— Goal of the exercise —
The entries contain pictures, which should not appear in the copy; everything else must be reproduced exactly.
==== Data for the task ====
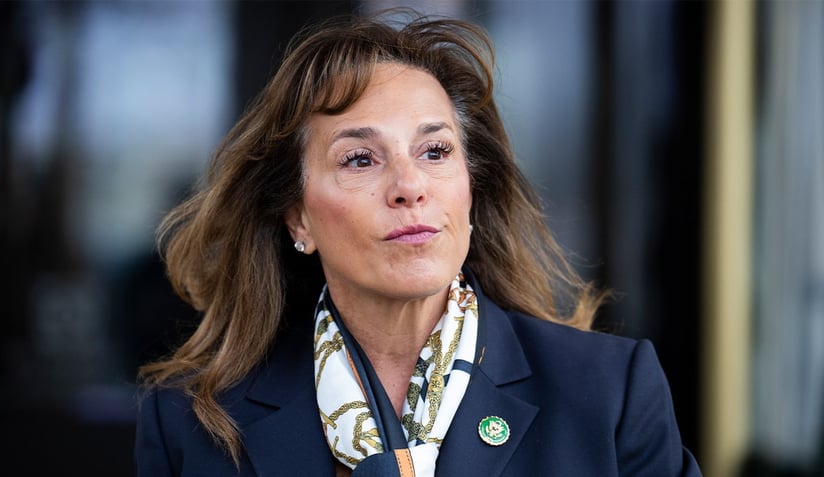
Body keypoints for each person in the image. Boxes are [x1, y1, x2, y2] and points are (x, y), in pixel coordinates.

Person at [135, 12, 701, 477]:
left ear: (471, 189)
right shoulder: (191, 421)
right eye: (360, 159)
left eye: (435, 152)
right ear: (297, 218)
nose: (410, 187)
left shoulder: (609, 393)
====
— Task result —
Body keypoints for each person in the image. Boxes are [x1, y1, x2, y2] and points are (x, y), in pixel coordinates.

Person at [135, 12, 701, 477]:
left ear: (471, 189)
right shoulder: (191, 421)
right eye: (360, 159)
left eye: (435, 152)
right ear: (297, 218)
nose: (410, 187)
left shoulder: (609, 393)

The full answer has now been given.